MariaDB [(none)]> SET PASSWORD FOR 'foo2'@'%' = '*6AF1DDD48878E32D13C07A707FAA1E7A4CD516DA';

Query OK, 0 rows affected (0.001 sec)

MariaDB [(none)]> select user, host, password, plugin, authentication_string from mysql.user where user like 'foo%';

+------+------+-------------------------------------------+-----------------------+-------------------------------------------+

| user | host | password                                  | plugin                | authentication_string                     |

+------+------+-------------------------------------------+-----------------------+-------------------------------------------+

| foo  | %    | *6AF1DDD48878E32D13C07A707FAA1E7A4CD516DA |                       |                                           |

| foo2 | %    | *6AF1DDD48878E32D13C07A707FAA1E7A4CD516DA | mysql_native_password | *6AF1DDD48878E32D13C07A707FAA1E7A4CD516DA |

+------+------+-------------------------------------------+-----------------------+-------------------------------------------+

2 rows in set (0.000 sec)

My understanding is that this behavior is not the expected one. I'm using 10.3.12:

1. mysqld --version
   mysqld Ver 10.3.12-MariaDB-1:10.3.12+maria~bionic for debian-linux-gnu on x86_64 (mariadb.org binary distribution)

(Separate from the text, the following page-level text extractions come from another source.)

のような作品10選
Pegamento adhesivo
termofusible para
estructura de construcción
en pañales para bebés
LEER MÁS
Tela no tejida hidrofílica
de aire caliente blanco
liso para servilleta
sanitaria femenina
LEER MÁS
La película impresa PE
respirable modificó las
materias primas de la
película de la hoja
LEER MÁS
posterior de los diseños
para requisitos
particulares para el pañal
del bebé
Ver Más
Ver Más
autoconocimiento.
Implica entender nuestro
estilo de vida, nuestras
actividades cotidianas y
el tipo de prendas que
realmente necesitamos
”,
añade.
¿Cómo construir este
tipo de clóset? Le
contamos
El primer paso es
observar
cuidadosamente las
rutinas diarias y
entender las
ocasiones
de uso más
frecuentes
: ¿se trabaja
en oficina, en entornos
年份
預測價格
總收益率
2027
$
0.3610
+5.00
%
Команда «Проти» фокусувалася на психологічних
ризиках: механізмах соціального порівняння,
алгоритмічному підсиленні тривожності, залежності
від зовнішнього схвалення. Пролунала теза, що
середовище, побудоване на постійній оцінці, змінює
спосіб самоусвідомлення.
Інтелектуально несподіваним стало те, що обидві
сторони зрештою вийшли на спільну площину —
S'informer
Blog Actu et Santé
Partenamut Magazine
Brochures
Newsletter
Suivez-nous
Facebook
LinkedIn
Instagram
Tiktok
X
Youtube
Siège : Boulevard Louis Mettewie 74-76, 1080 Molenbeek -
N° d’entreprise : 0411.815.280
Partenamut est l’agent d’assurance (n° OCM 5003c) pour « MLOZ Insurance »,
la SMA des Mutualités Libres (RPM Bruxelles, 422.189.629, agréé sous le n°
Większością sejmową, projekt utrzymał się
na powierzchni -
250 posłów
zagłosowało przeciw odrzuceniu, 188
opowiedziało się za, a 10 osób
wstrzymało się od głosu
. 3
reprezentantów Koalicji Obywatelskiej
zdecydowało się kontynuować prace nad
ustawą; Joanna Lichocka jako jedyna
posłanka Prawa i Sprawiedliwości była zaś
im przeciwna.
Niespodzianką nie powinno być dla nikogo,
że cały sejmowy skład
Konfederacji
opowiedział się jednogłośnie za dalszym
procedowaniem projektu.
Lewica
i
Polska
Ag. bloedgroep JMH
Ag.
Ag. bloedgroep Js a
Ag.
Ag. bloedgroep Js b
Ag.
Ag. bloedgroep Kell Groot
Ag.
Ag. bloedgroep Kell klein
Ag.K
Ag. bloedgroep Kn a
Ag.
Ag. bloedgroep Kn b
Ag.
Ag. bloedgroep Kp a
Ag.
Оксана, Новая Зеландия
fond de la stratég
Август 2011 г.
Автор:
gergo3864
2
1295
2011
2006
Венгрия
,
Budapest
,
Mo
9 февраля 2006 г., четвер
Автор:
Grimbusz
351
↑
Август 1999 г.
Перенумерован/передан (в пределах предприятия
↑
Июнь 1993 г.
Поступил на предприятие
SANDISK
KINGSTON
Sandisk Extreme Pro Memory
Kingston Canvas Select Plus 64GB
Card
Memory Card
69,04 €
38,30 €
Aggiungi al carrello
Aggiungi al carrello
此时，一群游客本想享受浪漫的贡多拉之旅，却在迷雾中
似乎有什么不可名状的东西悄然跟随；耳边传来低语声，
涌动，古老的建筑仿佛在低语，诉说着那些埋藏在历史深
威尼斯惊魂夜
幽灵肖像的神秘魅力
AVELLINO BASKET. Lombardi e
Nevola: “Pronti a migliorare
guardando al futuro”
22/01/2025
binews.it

I agree with @Alfredo Moralejo , the issue is still present on 10.3.12 from debian buster. please consider making create user, alter user and set password strongly consistent, otherwise it would break many configuration management engines.

Not consistent as above test.

The fix in the commit dd6e74c62a2 made sure that the password field is always set, because that was the original issue that broke third-party tools.

Other differences between password and authentication_string were removed in 10.4.